Wyndham Hotels & Resorts is making significant inroads into Europe and the Middle East via a strategy of organically growing its 20 brands into new and existing markets, a plan that will include the La Quinta brand.
BERLIN—Wyndham Hotels & Resorts is significantly growing its portfolio in Europe and beyond, according to Dimitris Manikis, president and managing director, Europe, Middle East and Africa.
An organic strategy will include a push to grow its La Quinta brand in Europe, Manikis added.
“We will be bringing La Quinta into Europe,” he said. “We paid a lot of money for it, and we need to make the return.”
Wyndham bought parent company La Quinta Holdings in January 2018 for $1.95 billion. The brand has approximately 870 properties, all of which are in the Americas, with only 16 outside of the U.S.
In the Middle East, Saudi Arabia is one of the company’s targets for La Quinta development.
Speaking to Hotel News Now at the recent International Hotel Investment Forum, Manikis said challenges to growth vary from currency fluctuations to securing labor, well-priced debt and quality assets.
“Also, distressed assets are no longer available,” Manikis said.
“Brand awareness is a key objective of ours,” Manikis said.
He said such endorsements take time to seep into consumers’ consciousness but that the company has made much progress despite being, in Manikis’ words, “a young company,” referring to its 2006 spinoff from Cendant Corporation.
“We have not done too badly,” Manikis said. “We are in 80 countries, the No. 1 franchisor, but how do we make Wyndham more widely known? By always promoting the mothership. The more we grow the easier it gets.”
Working with owners
Conscious of the changes in capital coming into the European franchise market, Manikis said working with owners remains the most critical part of the growth picture.
“I am client-obsessed. I want to add more of this,” he said. “Meet all the owners, answer all the phone calls, all the emails. Seven to 10 years ago it was private equity and family offices. Now (we) are seeing more institutional capital interested in portfolios, but whether owners have 100 properties or one, the attention must be the same.
“The only thing that can change is how (owners) look at you. We must understand everyone’s objectives.”
Manikis said there’s some inherent risks in investing in Europe, but they can pay off.
“Our desire for scale might well mean having more skin in the game, and as operators that creates a different landscape. You have to be careful,” he said. “Again, it is about understanding the market and investors’ requirements.”

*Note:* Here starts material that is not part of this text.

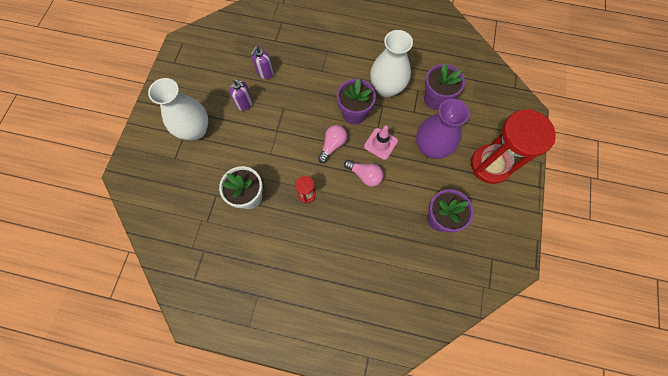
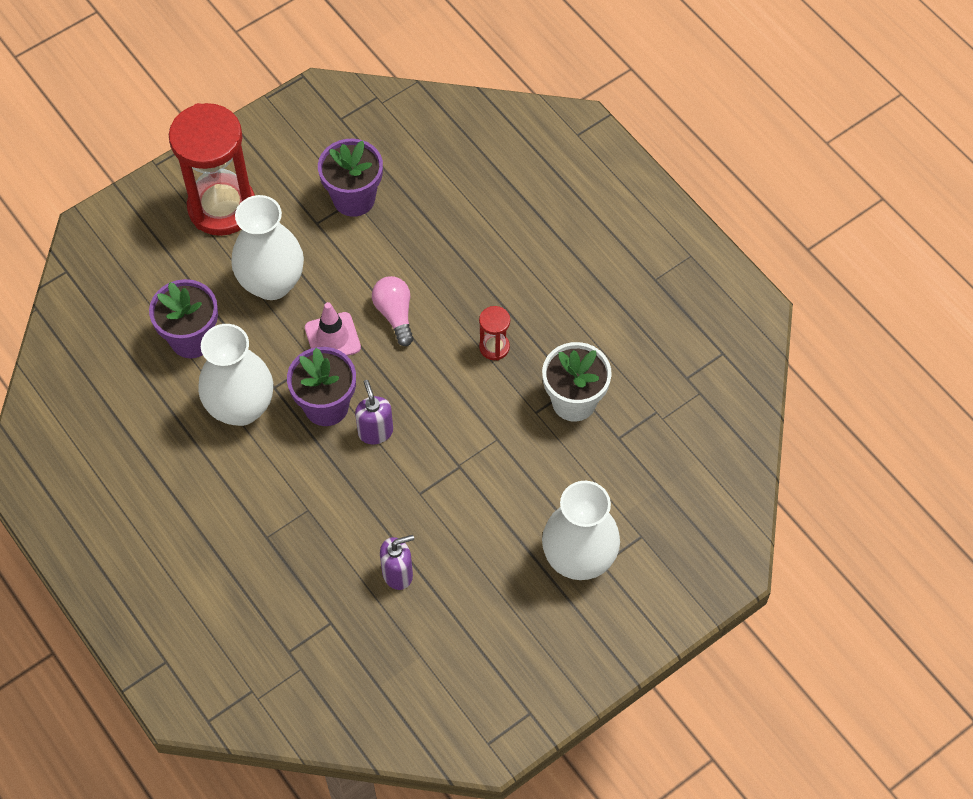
camera: 140 degrees left, 10 degrees down
(245, 103) = (471, 545): purple soap dispenser -> purple soap dispenser (375, 432)
(332, 145) = (400, 385): pink light bulb -> none
(431, 147) = (272, 283): purple vase -> white vase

In Europe, another complication is that new brands are popping up every month.
“There are so many brands, so every day we must add value,” Manikis said.
Pins in the map
Europe offers Wyndham huge opportunities for all its brands, not just La Quinta, Manikis said.
New and expanded markets include Georgia, neighboring Armenia, Turkey, the southeast Mediterranean and the Benelux countries, to name a few.
“We’ve just announced Nicosia (Cyprus) and one in Crete, our first on the Greek Islands,” he said. “And watch the (Commonwealth of Independent States) in the next few months.”
Some of those openings will be for the firm’s upper-upscale brand Wyndham Grand, Manikis said.
Outside of Europe, Manikis said developers have been hired in Africa, and added that Saudi Arabia offers a “mind-blowing opportunity.”
Manikis believes Wyndham is poised to grow dramatically across the Europe, Middle East and Africa region.
“In Saudi Arabia, I think the economy market will blow everyone out of the market,” he said. “And we have 20 brands to offer its markets.”